CLMR Working Paper 13-7: Singapore Sling: How Coercion May Cure the Hangover in Financial Benchmark Governance

The International Organization of Securities Commissions (IOSCO) has formalized a set of principles designed to restore confidence in a range of systemically important financial benchmarks. The alacrity with which IOSCO has moved and its endorsement by the G20 is notable. It is far from clear, however, whether the principles provide a basis for sustainable reform. This derives from diametrically conflicting views within IOSCO as to whether benchmarks based on hypothetical submissions can be reformed or must be replaced by systems anchored in observed transactions.
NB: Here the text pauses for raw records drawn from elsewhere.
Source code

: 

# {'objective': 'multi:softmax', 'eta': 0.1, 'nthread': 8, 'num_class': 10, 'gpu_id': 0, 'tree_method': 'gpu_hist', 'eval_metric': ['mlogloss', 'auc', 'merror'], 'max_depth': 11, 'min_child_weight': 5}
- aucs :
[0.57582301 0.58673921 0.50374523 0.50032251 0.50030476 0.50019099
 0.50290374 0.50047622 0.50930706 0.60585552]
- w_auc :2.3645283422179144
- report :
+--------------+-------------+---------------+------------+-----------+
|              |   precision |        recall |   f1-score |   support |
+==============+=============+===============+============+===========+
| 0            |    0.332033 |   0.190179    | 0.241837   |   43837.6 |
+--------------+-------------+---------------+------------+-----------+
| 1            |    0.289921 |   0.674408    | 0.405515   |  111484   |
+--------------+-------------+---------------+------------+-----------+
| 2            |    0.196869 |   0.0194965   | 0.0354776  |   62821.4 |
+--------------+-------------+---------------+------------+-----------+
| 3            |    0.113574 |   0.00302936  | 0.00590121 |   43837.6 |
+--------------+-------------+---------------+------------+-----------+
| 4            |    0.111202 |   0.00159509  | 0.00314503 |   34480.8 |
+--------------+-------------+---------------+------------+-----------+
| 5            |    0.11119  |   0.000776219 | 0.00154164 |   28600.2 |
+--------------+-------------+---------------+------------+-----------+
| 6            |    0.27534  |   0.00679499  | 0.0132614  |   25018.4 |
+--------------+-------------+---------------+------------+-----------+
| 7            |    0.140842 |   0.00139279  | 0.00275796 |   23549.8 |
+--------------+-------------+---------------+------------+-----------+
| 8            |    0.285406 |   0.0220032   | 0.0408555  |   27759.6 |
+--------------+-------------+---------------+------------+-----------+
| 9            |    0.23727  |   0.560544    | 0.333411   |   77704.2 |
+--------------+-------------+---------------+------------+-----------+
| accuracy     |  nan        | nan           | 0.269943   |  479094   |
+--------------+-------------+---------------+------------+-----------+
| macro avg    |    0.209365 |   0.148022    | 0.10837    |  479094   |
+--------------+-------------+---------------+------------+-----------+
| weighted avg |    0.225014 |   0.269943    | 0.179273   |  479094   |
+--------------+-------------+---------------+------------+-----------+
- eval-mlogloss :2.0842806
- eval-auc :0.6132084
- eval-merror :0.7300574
As a consequence the principles paper over rather than resolve core ethical deficiencies exposed in a still metastasizing scandal. The paper examines how and why the IOSCO process has privileged symbolism over substance. It then evaluates an alternative approach. The Monetary Authority of Singapore (MAS) has developed an innovative solution whereby contributing banks to the Singapore Interbank Offered Rate (Sibor) are mandated to privilege the integrity of the benchmark over individual institutional reputational or litigation risk. This regulatory re-engineering of risk management integrates rules, principles and social norms to forge restraint. The paper concludes that this holistic approach, once calibrated to the specific political, economic and cultural dimensions of specific markets, is more likely to embed ethical decision-making, reduce the risk of institutional corruption and achieve socially beneficial outcomes.